In simple terms, recycling is the reuse of materials through some form of natural, mechanized, or industrial process. Accordingly, recycling differs from reuse, which refers to the use of materials for the same purpose without any physical modification to that product. A useful example of this distinction is the reuse and recycling of glass; the reuse of glass bottles or jars involves the refilling or repacking of the same, unmodified glass object with either the same or different products. Although the trend is waning somewhat, numerous countries have relied on the reuse of glass bottles for delivering milk and storing beer or other liquids. In contrast, recycling glass involves a natural, mechanical, or often industrially based process of modification: glass is broken down, modified, and remade, either into another glass product or an entirely different object. This is perhaps what people most readily think of when the term recycling is used—a trip to the bottle bank to recycle wine or beer bottles.

Recycling is therefore a physically based process relying on some form of natural or mechanized change to remake or modify materials. However, this seemingly simple physical process is complex in a number of ways, and the rest of this article explores the various issues surrounding recycling that have made this topic a major area of study for academics concerned with green consumerism.

The first major issue that the study of recycling presents is positioned at a philosophical level and concerns the ways in which both societies and individuals view the underlying issue of waste. In debates concerning how people and societies manage their waste, academics and practitioners have derived what is termed a “waste hierarchy,” which places waste reduction at the top as the most preferable form of activity and the landfilling of waste at the bottom, as the action of last resort. Within this hierarchy, reuse is placed below reduction and recycling below reuse. Accordingly, within the broader issue of waste management, recycling is the third preferred option, after reduction and reuse. Recycling is not, therefore, representative of the most environmentally sound alternative to disposal but is an option to be preferred before landfilling waste. This has led many academics and practitioners to argue that, in principle, encouraging recycling is less preferable to reducing level of consumption (and therefore the products and materials used) or the reuse of products.
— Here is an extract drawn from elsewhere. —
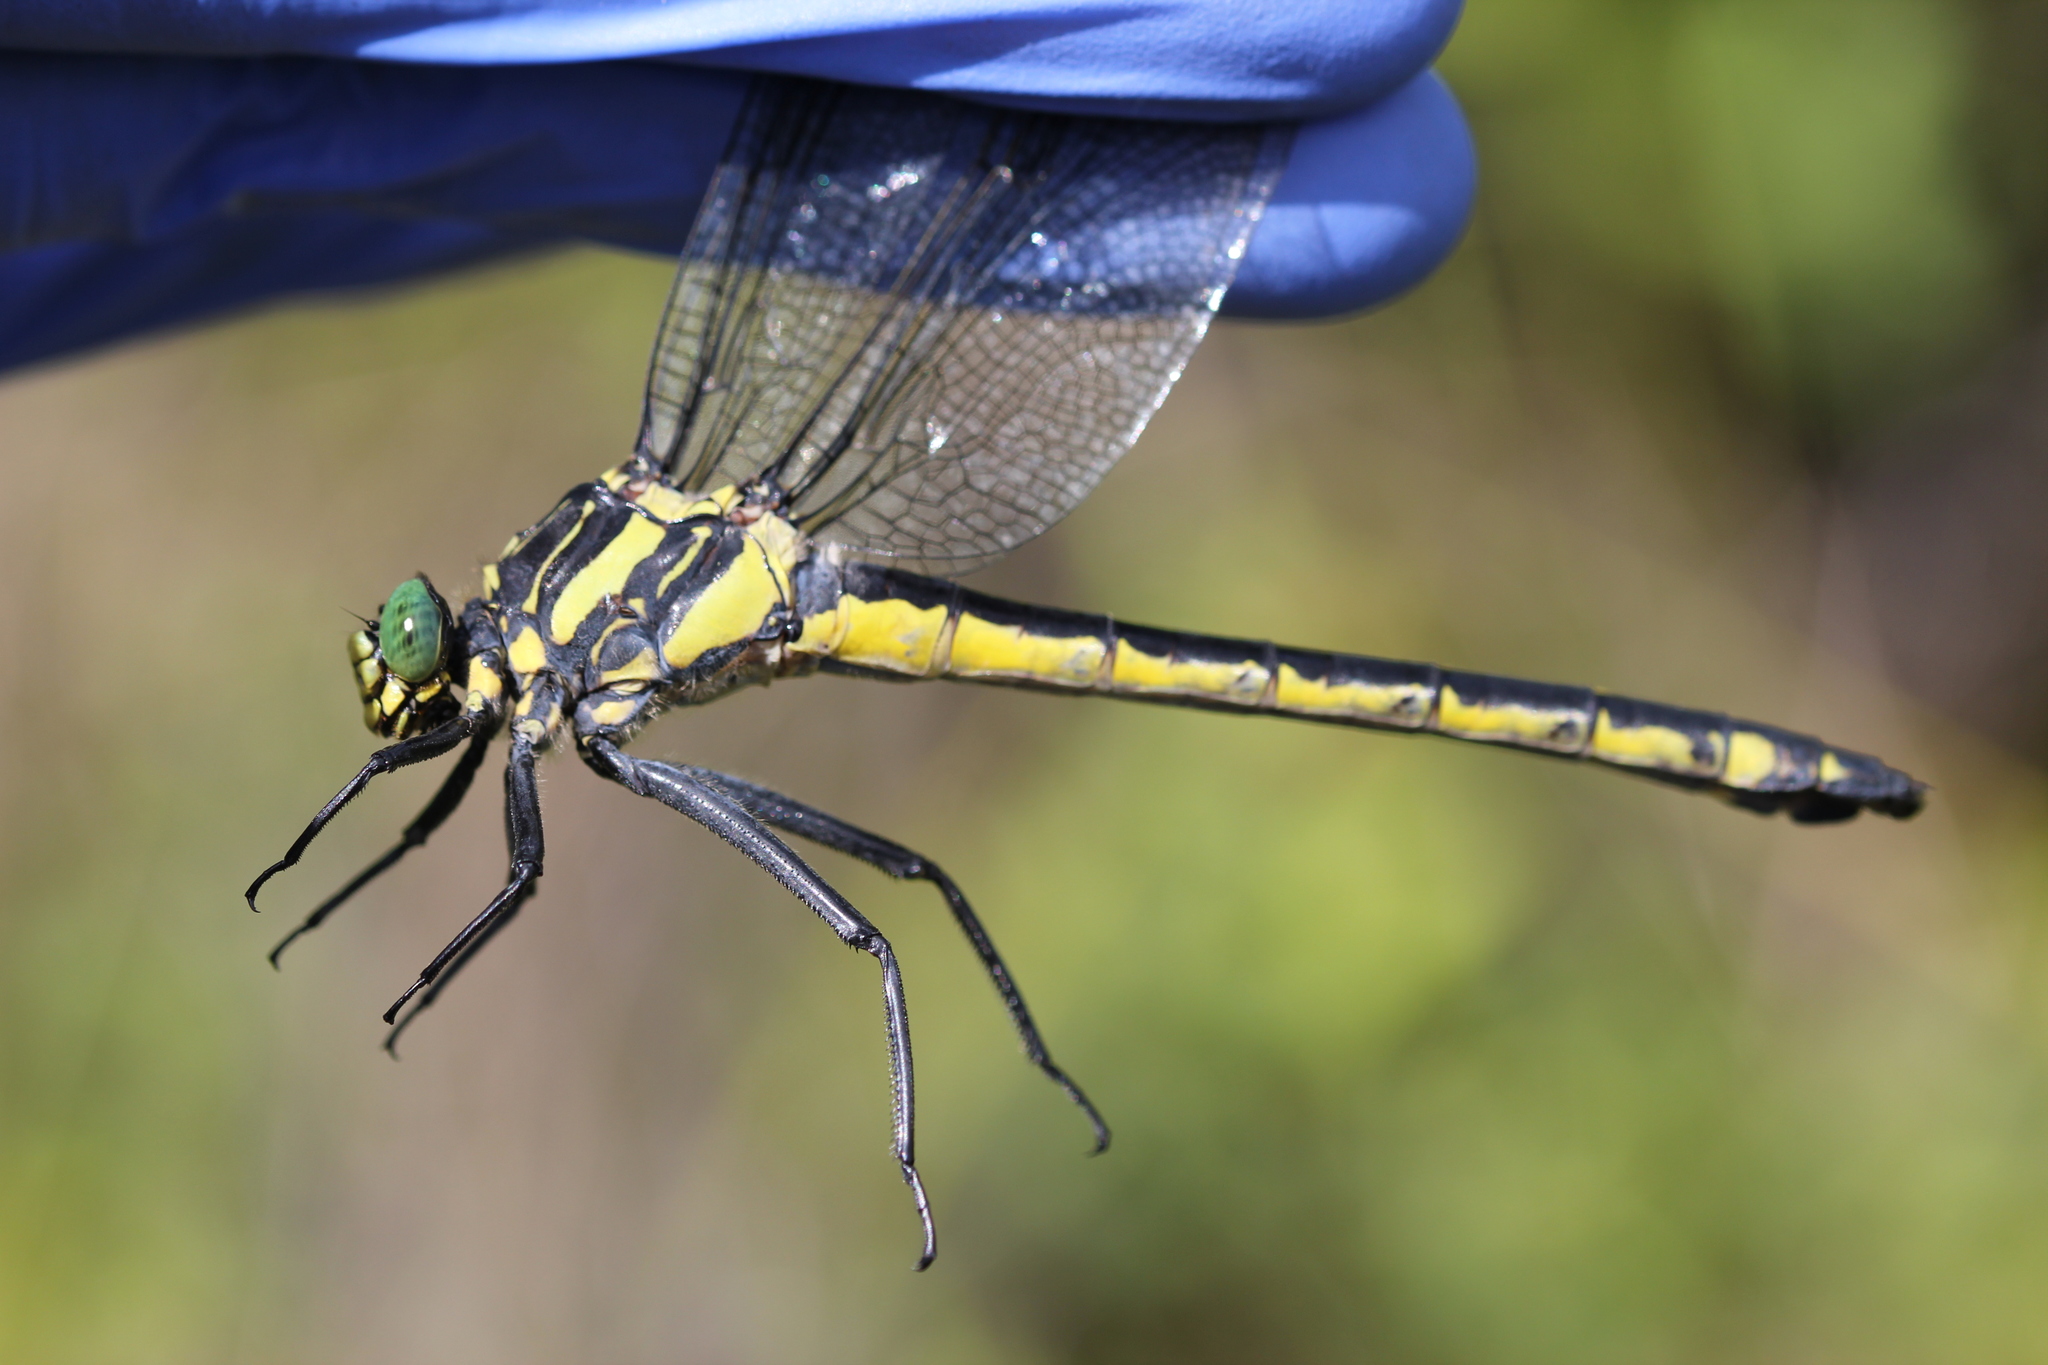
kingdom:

Such assertions are challenging because they imply that citizens should seek to consume fewer products and reuse those that they do purchase, thus altering the dominant consumer culture of capitalist societies.

Attitudes and Practices

However, within the waste hierarchy, recycling is still the most commonly applied technique for preventing waste from being landfilled. Indeed, in wider debates on green consumption and sustainability, recycling is usually the mechanism most frequently cited as being environmentally conscious. Accordingly, recycling also has an important cultural embeddedness, which researchers need to recognize when discussing green consumption. This embeddedness is, of course, varied, and large differences in both the attitudes toward and practices of recycling occur between and within societies. A useful example of this is the way in which developed societies have come to rely on large-scale mechanized recycling as the way of collecting and altering materials (e.g., curbside collections of materials taken to a central sorting facility). However, developing countries often have efficient but smaller-scale recycling programs, which may be either formal or informal. A good example of this would be composting of food and plant wastes, which are then used as fertilizer on farmland. Such composting schemes are now becoming popular in developed nations, although the dominant means of dealing with food or plant waste is still to landfill these materials.